Without waiting for a reply, Loopy stood up and left. He visited the fort on his way home. As he sat cross-legged in the center of the standing stones, his mind emptied. Leo and his bank might have been a million miles away. After a while he saw his father's face in his mind's eye. A short man in his forties, red-faced and going thin on top. Loopy thought long and hard about his father. Would he have been proud of his son and the way he handled the banker? How would he have reacted to Leo's change of heart? It wasn't every day the bank reduced a debt by three hundred pounds. Would he have considered it nothing more than a lucky break—as if one of his rank outsiders had unexpectedly strolled home an easy winner? Or would he have clapped his son on the back, laughing: “Good man yourself, well done!”

Might he buy him a pint to celebrate? Not likely, Loopy decided.

And what of himself, Loopy wondered, what would he have done if his father were standing beside him in the fort just then? Would they have shared a laugh at Leo's expense? Or would he have let out an ecstatic
Whoopee!
and playfully punched his father's arm? Hardly, he thought. Father and son had never had anything to celebrate together, Loopy reflected sadly. As for the playful punch, it would, most likely, have been misunderstood and sparked off a real row instead. A row like the one on the night his father had slammed the door behind him and strode across the cobblestones and out of their lives, leaving a trail of debt behind him. His father had taken the easy way out without a care for his wife or family. Yet Sean Lynch for all his faults was Loopy's father, and nothing, absolutely nothing, he told himself, could ever change that.

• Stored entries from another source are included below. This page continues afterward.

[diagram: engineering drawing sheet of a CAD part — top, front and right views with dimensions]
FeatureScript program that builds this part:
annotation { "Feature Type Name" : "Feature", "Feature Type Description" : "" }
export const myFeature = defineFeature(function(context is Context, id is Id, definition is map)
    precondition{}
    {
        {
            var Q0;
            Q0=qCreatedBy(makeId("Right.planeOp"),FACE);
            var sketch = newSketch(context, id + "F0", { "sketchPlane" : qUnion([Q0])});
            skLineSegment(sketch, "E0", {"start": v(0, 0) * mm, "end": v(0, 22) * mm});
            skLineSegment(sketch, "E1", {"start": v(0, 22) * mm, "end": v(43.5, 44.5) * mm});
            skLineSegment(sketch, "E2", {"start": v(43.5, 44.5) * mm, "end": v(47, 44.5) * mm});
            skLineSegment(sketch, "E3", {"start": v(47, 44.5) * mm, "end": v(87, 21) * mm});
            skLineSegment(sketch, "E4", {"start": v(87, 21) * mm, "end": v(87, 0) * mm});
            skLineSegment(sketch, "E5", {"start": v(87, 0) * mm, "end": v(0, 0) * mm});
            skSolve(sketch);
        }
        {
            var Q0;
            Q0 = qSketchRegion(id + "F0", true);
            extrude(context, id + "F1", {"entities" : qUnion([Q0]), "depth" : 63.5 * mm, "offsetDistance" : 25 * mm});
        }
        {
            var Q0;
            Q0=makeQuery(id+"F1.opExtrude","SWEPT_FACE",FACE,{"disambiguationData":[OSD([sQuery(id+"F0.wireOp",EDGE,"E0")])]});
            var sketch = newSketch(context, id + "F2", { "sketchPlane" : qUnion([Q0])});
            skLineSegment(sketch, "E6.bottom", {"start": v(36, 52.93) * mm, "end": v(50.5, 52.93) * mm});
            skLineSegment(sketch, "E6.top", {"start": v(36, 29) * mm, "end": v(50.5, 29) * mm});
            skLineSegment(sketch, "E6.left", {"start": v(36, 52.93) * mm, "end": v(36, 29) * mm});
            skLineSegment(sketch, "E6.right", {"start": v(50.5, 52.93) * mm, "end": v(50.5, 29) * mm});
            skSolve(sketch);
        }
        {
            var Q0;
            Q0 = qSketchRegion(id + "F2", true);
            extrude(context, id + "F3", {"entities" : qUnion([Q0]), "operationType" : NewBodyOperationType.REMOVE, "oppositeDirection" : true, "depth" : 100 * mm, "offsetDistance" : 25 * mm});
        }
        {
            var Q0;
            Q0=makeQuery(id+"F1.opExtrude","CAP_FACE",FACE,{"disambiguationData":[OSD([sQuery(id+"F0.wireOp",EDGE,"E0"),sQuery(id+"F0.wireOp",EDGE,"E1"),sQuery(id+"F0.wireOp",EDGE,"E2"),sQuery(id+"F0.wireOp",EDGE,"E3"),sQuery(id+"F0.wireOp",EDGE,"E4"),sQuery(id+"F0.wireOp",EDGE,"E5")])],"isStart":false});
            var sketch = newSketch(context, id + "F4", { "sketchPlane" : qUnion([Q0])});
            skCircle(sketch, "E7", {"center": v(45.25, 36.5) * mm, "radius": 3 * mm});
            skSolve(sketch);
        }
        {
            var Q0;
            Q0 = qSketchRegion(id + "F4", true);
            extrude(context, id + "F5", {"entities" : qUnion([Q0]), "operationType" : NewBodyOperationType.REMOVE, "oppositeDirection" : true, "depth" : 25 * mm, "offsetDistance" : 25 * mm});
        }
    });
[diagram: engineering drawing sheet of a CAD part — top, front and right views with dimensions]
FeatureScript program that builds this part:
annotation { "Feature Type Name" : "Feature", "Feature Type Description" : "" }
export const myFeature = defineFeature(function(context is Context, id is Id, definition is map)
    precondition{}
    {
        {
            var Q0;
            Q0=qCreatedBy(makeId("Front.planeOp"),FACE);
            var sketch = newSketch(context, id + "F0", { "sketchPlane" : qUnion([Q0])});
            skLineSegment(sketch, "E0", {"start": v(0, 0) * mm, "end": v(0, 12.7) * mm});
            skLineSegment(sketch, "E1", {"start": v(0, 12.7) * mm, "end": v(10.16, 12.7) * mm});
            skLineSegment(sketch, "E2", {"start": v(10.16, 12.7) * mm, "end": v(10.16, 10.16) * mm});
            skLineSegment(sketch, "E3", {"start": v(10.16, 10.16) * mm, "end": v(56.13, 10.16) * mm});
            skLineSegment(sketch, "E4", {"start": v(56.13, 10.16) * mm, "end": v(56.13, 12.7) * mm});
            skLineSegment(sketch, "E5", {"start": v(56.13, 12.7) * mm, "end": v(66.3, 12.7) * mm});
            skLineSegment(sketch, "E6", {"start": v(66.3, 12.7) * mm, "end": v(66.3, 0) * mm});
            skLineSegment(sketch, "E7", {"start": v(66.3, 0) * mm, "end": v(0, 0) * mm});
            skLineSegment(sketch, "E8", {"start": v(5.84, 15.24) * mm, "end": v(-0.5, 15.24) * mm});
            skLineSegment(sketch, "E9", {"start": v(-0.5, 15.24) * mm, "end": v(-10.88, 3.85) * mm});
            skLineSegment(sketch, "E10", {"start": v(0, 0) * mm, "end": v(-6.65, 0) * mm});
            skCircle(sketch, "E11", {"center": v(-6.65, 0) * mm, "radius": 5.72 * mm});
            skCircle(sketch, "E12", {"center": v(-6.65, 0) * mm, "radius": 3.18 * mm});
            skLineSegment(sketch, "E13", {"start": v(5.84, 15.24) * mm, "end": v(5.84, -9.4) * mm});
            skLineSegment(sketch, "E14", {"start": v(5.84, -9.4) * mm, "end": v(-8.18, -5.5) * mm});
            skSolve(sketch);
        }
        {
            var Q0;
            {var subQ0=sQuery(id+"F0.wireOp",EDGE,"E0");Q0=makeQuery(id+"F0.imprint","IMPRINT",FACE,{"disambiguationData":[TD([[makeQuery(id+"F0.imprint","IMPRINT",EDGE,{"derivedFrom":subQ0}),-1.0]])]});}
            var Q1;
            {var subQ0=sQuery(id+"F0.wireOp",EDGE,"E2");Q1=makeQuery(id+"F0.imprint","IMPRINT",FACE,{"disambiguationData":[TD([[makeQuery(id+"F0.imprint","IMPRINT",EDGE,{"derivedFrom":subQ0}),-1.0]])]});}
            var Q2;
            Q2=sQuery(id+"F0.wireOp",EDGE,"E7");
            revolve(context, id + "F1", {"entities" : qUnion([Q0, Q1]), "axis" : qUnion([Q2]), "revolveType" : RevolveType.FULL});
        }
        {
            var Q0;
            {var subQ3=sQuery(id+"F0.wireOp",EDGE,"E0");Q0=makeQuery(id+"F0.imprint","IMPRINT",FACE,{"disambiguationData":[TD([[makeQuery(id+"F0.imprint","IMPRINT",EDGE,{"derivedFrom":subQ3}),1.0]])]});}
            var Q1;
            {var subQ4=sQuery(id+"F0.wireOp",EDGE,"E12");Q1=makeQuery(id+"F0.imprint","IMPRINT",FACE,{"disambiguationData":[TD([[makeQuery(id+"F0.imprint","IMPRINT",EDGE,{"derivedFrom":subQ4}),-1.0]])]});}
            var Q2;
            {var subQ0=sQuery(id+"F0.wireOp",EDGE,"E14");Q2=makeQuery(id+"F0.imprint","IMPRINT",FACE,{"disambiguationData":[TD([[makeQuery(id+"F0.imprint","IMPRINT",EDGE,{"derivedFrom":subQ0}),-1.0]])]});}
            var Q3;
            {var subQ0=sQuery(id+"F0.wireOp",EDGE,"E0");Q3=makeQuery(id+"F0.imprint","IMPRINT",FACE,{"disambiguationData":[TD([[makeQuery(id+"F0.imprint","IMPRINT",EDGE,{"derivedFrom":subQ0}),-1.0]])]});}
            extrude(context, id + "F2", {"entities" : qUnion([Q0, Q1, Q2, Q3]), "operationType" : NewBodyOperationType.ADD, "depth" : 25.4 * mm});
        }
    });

Loopy wondered how he would react if his father did come back. Would he embrace him as a son should or would he act cold and distant to the man who had abandoned them? Why had his father not got in touch? Where was the money he had promised to send home as soon as he got a steady job? Probably in some bookie's satchel. Loopy realized with a start that he had come to hate his father. Then, as he remembered the times he had seen his mother sobbing quietly when she thought no one was looking, he hated him even more. This was a memory he had blocked until now. Whether it was the exhilaration at besting Leo Martin, the strange magic of the fort, or a combination of both that had freed his mind to enter dark places that had been off limits up to this he would never know.